If you're concerned about the possibility of your parent having another stroke medical jewellery may be a way of ensuring that your parent is treated quickly and that the attending physician is aware of your parent's history as well as the medications they've been taking.
Choices in aftercare
The level of care your parent needs will depend on the severity of their stroke, the area of the brain affected and the motor functions that area controls. The length of their treatment plan and rehabilitation will be determined by their GP or specialist accordingly.
Aftercare and rehabilitation for stroke survivors may extend over a few months or, in some cases, years. There are many options to choose from when it comes to the right aftercare and rehabilitation to suit your parent including:
- A specialist care home or rehabilitation residency
- Well-equipped nursing facilities
- Care at home
- Speech and language therapy
- Occupational therapy
- Psychological evaluation
- Dietetic care
- Orthoptic care
- Pharmaceutical care
A specialist care home, rehabilitation residency or nursing facility could benefit your parent as they would be able to receive fulltime attention as well as be part of an intense rehabilitation programme. Access to expertly trained staff as and when your parent needs can also be indispensable to their recovery process. For more information on aftercare click here.

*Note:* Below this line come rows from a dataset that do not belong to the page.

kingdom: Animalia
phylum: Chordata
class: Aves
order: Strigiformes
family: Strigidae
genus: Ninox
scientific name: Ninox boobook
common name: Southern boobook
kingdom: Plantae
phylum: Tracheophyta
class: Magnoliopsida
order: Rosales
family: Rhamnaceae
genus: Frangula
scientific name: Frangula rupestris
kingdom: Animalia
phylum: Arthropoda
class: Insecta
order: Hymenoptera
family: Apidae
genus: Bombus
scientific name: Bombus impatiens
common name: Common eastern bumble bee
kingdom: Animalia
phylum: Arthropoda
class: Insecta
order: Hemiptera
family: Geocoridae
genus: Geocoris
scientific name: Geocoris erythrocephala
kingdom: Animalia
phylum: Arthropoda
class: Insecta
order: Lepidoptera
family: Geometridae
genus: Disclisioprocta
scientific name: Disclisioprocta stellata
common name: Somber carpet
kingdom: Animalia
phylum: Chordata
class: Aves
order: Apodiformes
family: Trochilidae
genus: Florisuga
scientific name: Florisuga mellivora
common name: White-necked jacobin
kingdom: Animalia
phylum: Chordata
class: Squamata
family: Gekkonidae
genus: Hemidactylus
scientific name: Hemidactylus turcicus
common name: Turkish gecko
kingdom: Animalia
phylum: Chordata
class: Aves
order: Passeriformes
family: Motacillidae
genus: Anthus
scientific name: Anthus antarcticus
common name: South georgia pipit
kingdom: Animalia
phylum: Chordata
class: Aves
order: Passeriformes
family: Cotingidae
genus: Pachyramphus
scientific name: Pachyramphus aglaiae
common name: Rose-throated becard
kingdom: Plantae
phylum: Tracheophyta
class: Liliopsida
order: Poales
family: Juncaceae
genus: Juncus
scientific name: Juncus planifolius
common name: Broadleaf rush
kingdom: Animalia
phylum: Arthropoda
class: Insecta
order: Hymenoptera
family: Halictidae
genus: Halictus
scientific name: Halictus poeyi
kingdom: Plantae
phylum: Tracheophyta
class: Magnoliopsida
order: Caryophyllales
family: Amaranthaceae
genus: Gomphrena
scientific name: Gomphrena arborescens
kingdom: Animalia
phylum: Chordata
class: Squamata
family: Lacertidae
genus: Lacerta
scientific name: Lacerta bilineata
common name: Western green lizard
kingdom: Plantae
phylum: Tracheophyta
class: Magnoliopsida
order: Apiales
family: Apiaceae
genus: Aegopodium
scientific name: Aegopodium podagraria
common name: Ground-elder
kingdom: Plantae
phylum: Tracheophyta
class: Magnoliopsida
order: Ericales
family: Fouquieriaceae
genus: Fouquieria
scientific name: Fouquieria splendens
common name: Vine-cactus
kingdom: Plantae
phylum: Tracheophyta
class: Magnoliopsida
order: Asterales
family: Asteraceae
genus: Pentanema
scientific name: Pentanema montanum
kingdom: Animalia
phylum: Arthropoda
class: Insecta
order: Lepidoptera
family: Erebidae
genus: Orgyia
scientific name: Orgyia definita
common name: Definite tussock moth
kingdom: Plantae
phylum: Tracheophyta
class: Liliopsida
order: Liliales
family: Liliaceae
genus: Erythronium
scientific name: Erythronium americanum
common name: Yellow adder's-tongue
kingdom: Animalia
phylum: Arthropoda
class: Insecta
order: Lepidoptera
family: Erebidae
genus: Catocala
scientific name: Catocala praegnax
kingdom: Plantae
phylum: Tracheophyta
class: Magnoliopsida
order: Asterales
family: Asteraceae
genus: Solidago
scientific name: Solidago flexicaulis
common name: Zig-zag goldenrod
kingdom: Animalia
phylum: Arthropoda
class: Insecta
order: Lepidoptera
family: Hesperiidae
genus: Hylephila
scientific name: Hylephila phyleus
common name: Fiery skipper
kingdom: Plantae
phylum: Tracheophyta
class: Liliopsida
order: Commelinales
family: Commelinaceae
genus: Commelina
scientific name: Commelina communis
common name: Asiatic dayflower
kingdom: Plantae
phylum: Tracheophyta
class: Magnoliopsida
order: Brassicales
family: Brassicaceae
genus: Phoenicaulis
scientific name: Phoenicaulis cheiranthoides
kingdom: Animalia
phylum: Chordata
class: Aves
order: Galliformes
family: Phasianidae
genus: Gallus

Your parent could receive aftercare at home depending on the severity of their case. If they’ve suffered a mild stroke then live-in care as well as extensive support from family could be an option.
A structured daily routine can be a good starting point when working with your parent to prevent another stroke. A routine may minimise the stroke’s after-effects as well as provide peace of mind for your parent and indeed yourself.
What are the lifestyle choices advised to prevent strokes?
The main risk factors that cause strokes include:
- High blood pressure
- High cholesterol
- Age 55+
Whilst many of these risks can be managed and controlled with a health conscious lifestyle, some are unfortunately beyond our and our parent’s control. The National Stroke Association has a Stroke Risk Scorecard that can help you and your parent keep track of the risk factors in their lives.
If your parent displays one or more of these risk factors, particularly in older age, it’s important that you’re both aware of the lifestyle and medical changes that can be made to reduce the risk of a stroke.